**Что сделать**
Продолжите текст о генетическом разнообразии людей и теории последовательного заселения Земли, начав сразу после его последнего предложения.

Что не менее важно, работа ученых позволяет теперь раскрыть географическое и этническое происхождение отдельных людей и выявить тот факт, что многие наши современники обладают предками из различных географических зон и даже континентов. Ричард Мэйерс считает это достижение еще одним орудием в борьбе с расовой дискриминацией и национальной неприязнью, регулярно вспыхивающими в разных точках Земли.
Стоит отметить, что работа Розенберга интересна еще и с методологической точки зрения. Его научная группа анализировала не только однонуклеотидные полиморфизмы, но также и количество копий генов ( в английской литературе — copy number variants, CNVs), присущие той или иной популяции, и установила их корреляцию с набором однонуклеотидных полиморфизмов. Таким образом, этот параметр в дальнейшем также может быть использован для оценки межпопуляционного генетического разнообразия.
Авторы обеих статей сходятся во мнении, что работы над проектом, какими бы всеобъемлющими ни были на данный момент, не должны останавливаться. В частности, Ной Розенберг и его стэнфордский коллега Цзунь Ли считают важной задачу изучения генов, которые развивались в популяциях независимо, так как их формирование происходило под влиянием местных климатических условий и локальных болезнетворных агентов — вирусов и микроорганизмов.
Стоит отметить, впрочем, что предложенное авторами работ обоснование теории последовательного заселения Земли встретило ряд возражений.
В частности, профессор Университета штата Висконсин Джон Хокс отмечает, что новая работа ученых — насколько бы подробной и масштабной она ни являлась — всего лишь подтверждает открытие 12-летней давности о снижении уровня генетического разнообразия людей при удалении их места обитания от Африки. Именно тогда теория последовательного заселения появилась впервые.
Новые данные, полученные специалистами из Стэнфорда и Мичигана, по словам Хокса, никак не могут служить доказательством справедливости теории, которая выросла из таких же, хотя и существенно меньших по объёму, данных. Она нуждается в проверке с помощью независимых методов — на данный момент научному сообществу не известных.
Хокс предлагает считать не менее справедливыми еще несколько теорий, вполне обоснованно укладывающихся в картину градиентного снижения генетического разнообразия людского населения Земли.

Данные текста, извлечённого со страниц:

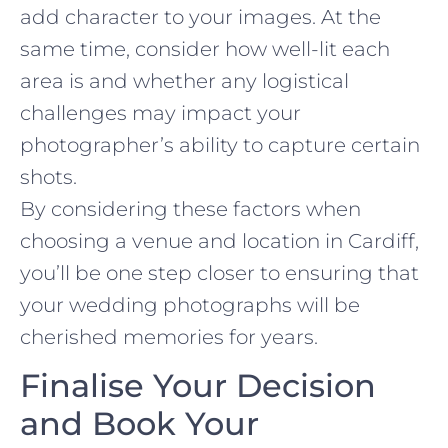
add character to your images. At the
same time, consider how well-lit each
area is and whether any logistical
challenges may impact your
photographer’s ability to capture certain
shots.
By considering these factors when
choosing a venue and location in Cardiff,
you’ll be one step closer to ensuring that
your wedding photographs will be
cherished memories for years.
Finalise Your Decision
and Book Your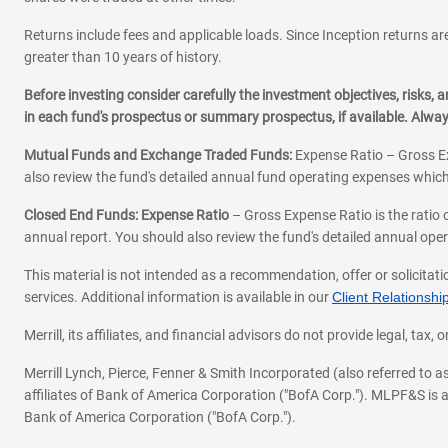
Returns include fees and applicable loads. Since Inception returns are
greater than 10 years of history.
Before investing consider carefully the investment objectives, risks
in each fund's prospectus or summary prospectus, if available. Alwa
Mutual Funds and Exchange Traded Funds:
Expense Ratio – Gross Ex
also review the fund's detailed annual fund operating expenses which
Closed End Funds: Expense Ratio
– Gross Expense Ratio is the ratio 
annual report. You should also review the fund's detailed annual opera
This material is not intended as a recommendation, offer or solicitati
services. Additional information is available in our
Client Relations
Merrill, its affiliates, and financial advisors do not provide legal, t
Merrill Lynch, Pierce, Fenner & Smith Incorporated (also referred to
affiliates of Bank of America Corporation ("BofA Corp."). MLPF&S is a
Bank of America Corporation ("BofA Corp.").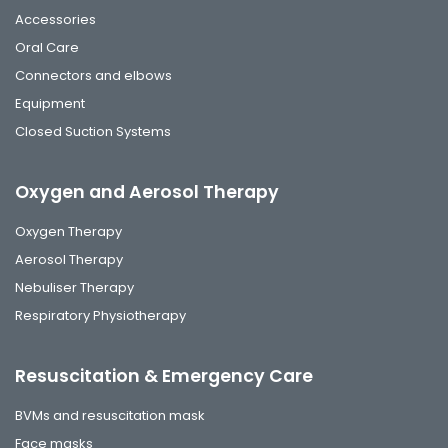
Accessories
Oral Care
Connectors and elbows
Equipment
Closed Suction Systems
Oxygen and Aerosol Therapy
Oxygen Therapy
Aerosol Therapy
Nebuliser Therapy
Respiratory Physiotherapy
Resuscitation & Emergency Care
BVMs and resuscitation mask
Face masks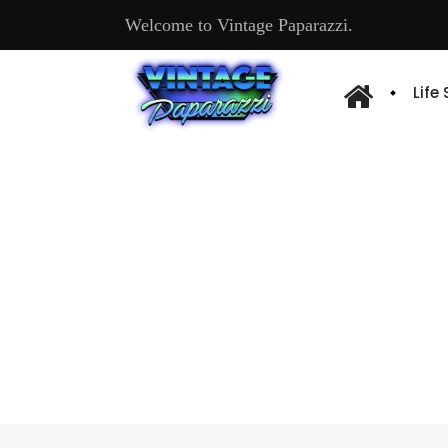
Welcome to Vintage Paparazzi.
Life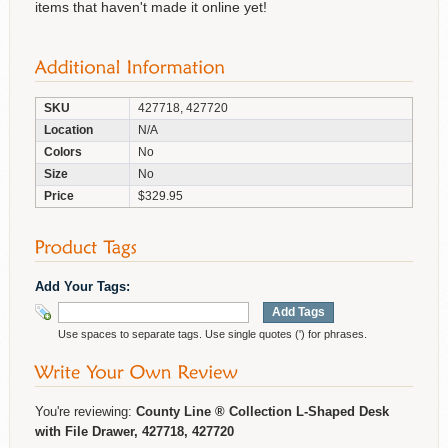
items that haven't made it online yet!
SKU
427718, 427720
Location
N/A
Colors
No
Size
No
Price
$329.95
Add Your Tags:
Add Tags
Use spaces to separate tags. Use single quotes (') for phrases.
You're reviewing:
County Line ® Collection L-Shaped Desk
with File Drawer, 427718, 427720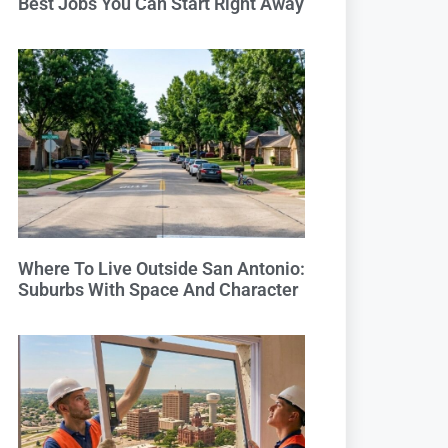
Best Jobs You Can Start Right Away
Where To Live Outside San Antonio:
Suburbs With Space And Character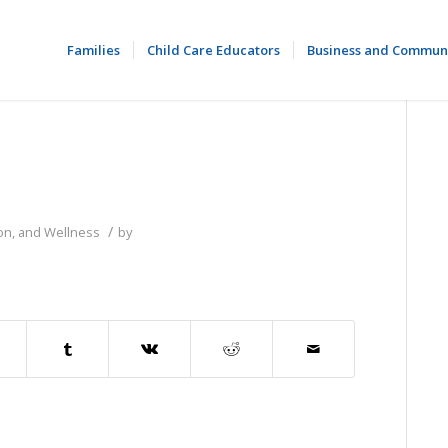
Families
Child Care Educators
Business and Commun
/
ion, and Wellness
by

**Поле ответа**
Согласно одному из сценариев развития событий, такое распределение могло сложиться в ходе взаимодействия населения Африки и Евразии в течение длительного времени. В результате этого взаимодействия африканцы вполне могли передать евразийцам целый комплекс своих генов приблизительно в конце плейстоцена. Успешность распространения этого генного комплекса определилась его селективными адаптационными преимуществами, однако степень распространения, разумеется, снижалась бы с удалением от Африки; а следом снижалось бы и генетическое разнообразие.
Второй сценарий развития действительно заключается в миграции больших групп африканских народов в Евразию, однако эта миграция могла вовсе не носить характера последовательного освоения новых земель, а происходить в несколько этапов, каждый из которых осуществился независимо от других. Такая последовательность события также вполне согласуется с современным распределением генетического разнообразия, особенно, если принять во внимание большие временные промежутки между миграционными волнами из Африки.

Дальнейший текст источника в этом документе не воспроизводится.